PROJECT DIRECTOR
What do you do to relax?
Aside from hanging out with family, I like to:
hit tennis balls 🎾 , do laps at the swimming complex 🏊, and go for runs at the reservoir 🏃♂️
do maintenance work on m hydroponic / aquaponic system in my balcony
play the guitar
have a beer (or 2)
doodle on Procreate (please download a children’s book I created on Procreate here!)
What’s top on your Bucket’s List?
I have designed and built a decent home for my family, and I bungee jumped in 2012. My life is complete - I’ve been ready to die since then.
What does work mean to you?
Work is never fun. It’ll always be hard. I tried taking passion and turning it into work. It didn’t plan the way I envisioned it. There are days where I do wonder ‘hey, I thought I’d do this because it was going to be fun’. Too many times I asked that same question.. and then I realised, ‘ah.. work is work, and fun is fun. work isn’t fun, and fun isn’t work.’
The moments where I find work most joyful is when the people in and around work are motivated, purposeful and happy. These includes clients and colleges alike!
The most important thing to me is that work is purposeful and meaningful. Time wise, work largely takes up a good half of my day, everyday. And it takes up a huge space in my mind. So work had better be purposeful and meaningful to me! As an interior designer, I am thoroughly satisfied to work daily on solutions to detangle the industry’s problems and my clients’ interior needs.

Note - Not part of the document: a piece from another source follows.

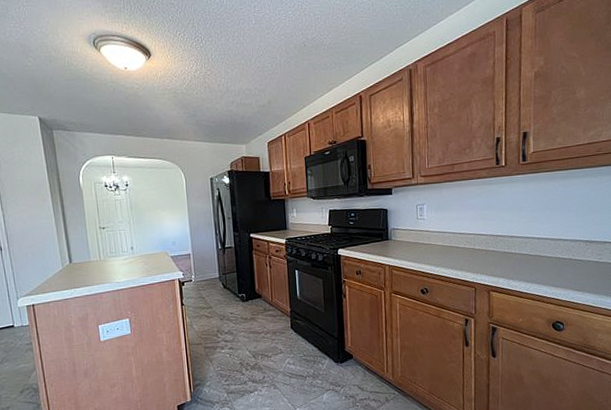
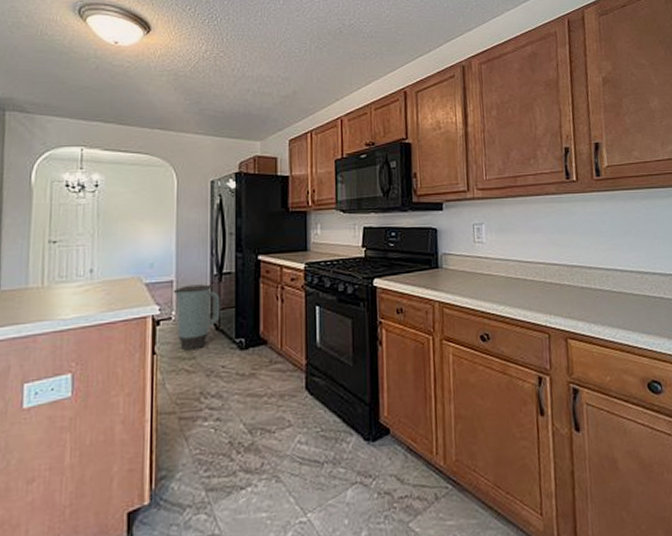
trash can: none [191,256,227,303] -> present [173,284,221,351]

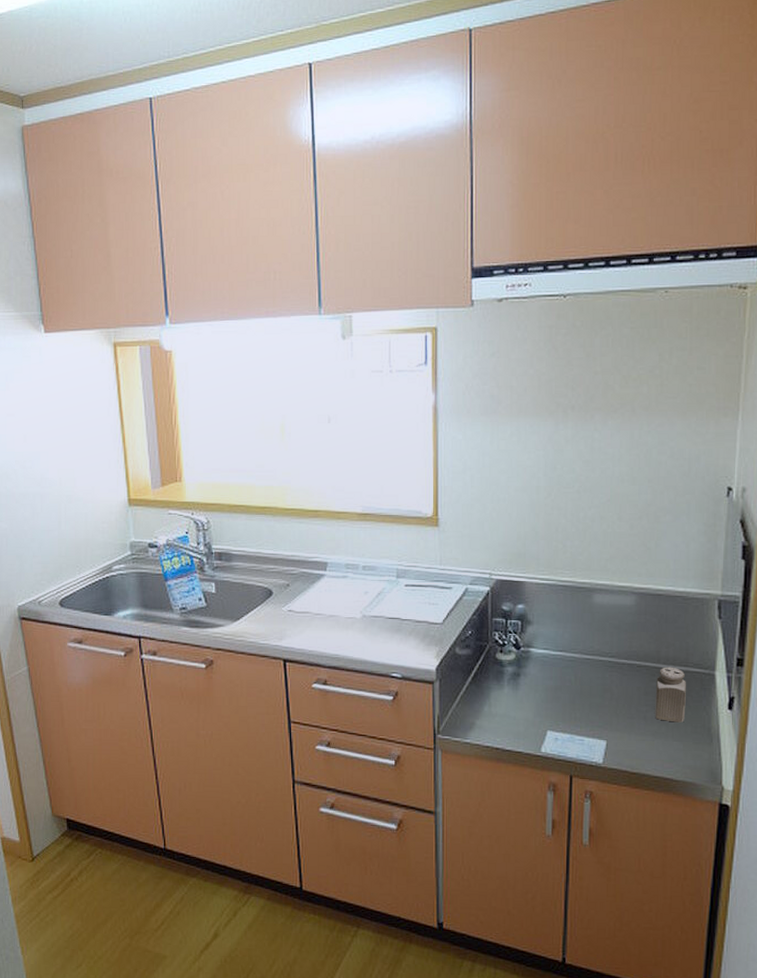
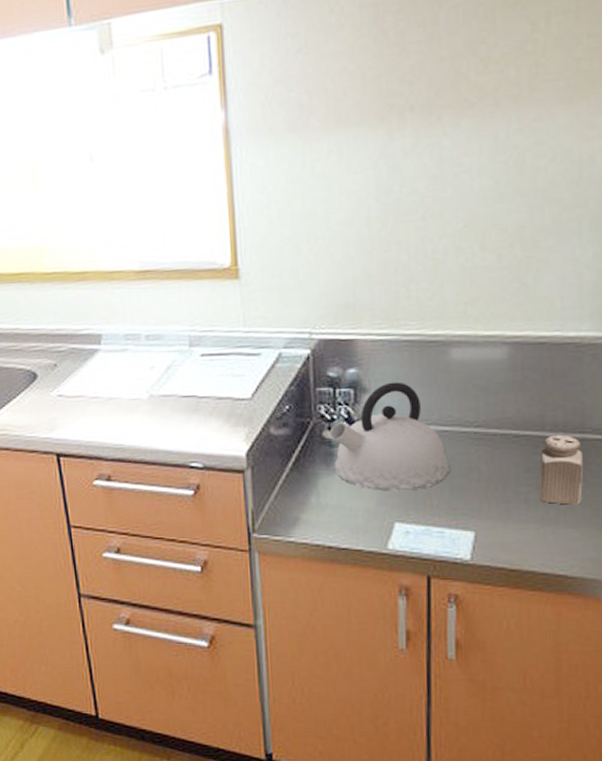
kettle: none [501,617,591,705] -> present [329,382,451,492]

I am also thankful to be in Singapore - where I have options to choose where I want to focus my efforts to solve a certain problem and earn a living at the same time.
Why do you do what you do?
Aside from a keen interest in design, people and education - I do what I do because I have been on the other side of this.. and it isn’t pretty. I am doing this out of gratitude and thankfulness. Call me 📞, and we can have a deeper chat about this.
Where is your next travel destination?
I promised a dear friend that we’d do a boy’s trip to Nepal. It’s not a huge priority right now, but I’d love to fulfil that promise!
If you have unlimited resources, which world problem would you wrestle with?
?? Probably climate change (a better place for my children’s children to dwell in.. and I don’t find Mars very intriguing, sorry Elon). And perhaps education? (basic language and understanding on how to learn and equip oneself to get out of whatever hole they are in.. poverty, social oppression, etc). Problems around our energy, financial and media systems.
What's a good film/series/book/podcast to recommend?*
Film : Forrest Gump because I don’t think he’s really stupid and there’s so much to learn from him.
Series : HBO’s Band Of Brothers (I think I burned 120hrs watching this about 12x over)
Book : The Holy Bible (whichever version). And a secular book would be Phil Knight’s Shoedog.
Podcast : The Lex Fridman Podcast - I love how he’s trying to talk to everyone. I love how he has access.
*At the rate that we are consuming content, I might change the above next month.
If you could only eat this for the rest of your life- what would it be?
Can I cheat a bit and change the question to ‘fav place to eat?’
Why is good design important to you ?
There’s enough bad design in this world.
K kidding. I guess seeing how good design has worked: how it simplifies, how it elevates life, how it helps, how it GIVES. I cannot un-see a problem or look away from a threat that I might know how to solve. Knowing that good design can help ease these things is important to me.
And then, there’s the aesthetic part about it. We are created to enjoy good design. It is unexplainable - when one sees good form, a (mostly positive) emotional outcome will be expected. I take pride knowing that what I can do as a designer can summon this.
Describe the best experience that comes to mind
The best and worst experiences came together - the birth of my 3 children!
It was a humbling experience. It was mind boggling.. the science involved in co-creation, the biology, physics, chemistry.. it was almost MAGIC. The psychological stresses and elevation.. the social and morality questions that came along with it.. It was a complete roller coaster ride. Not to mention the spiritual side of it all.
However, the actual birth/delivery was not a good experience.. Borrowing from a friend, he wisely said ‘watching your wife birthing your child is like watching your favorite pub burn down.’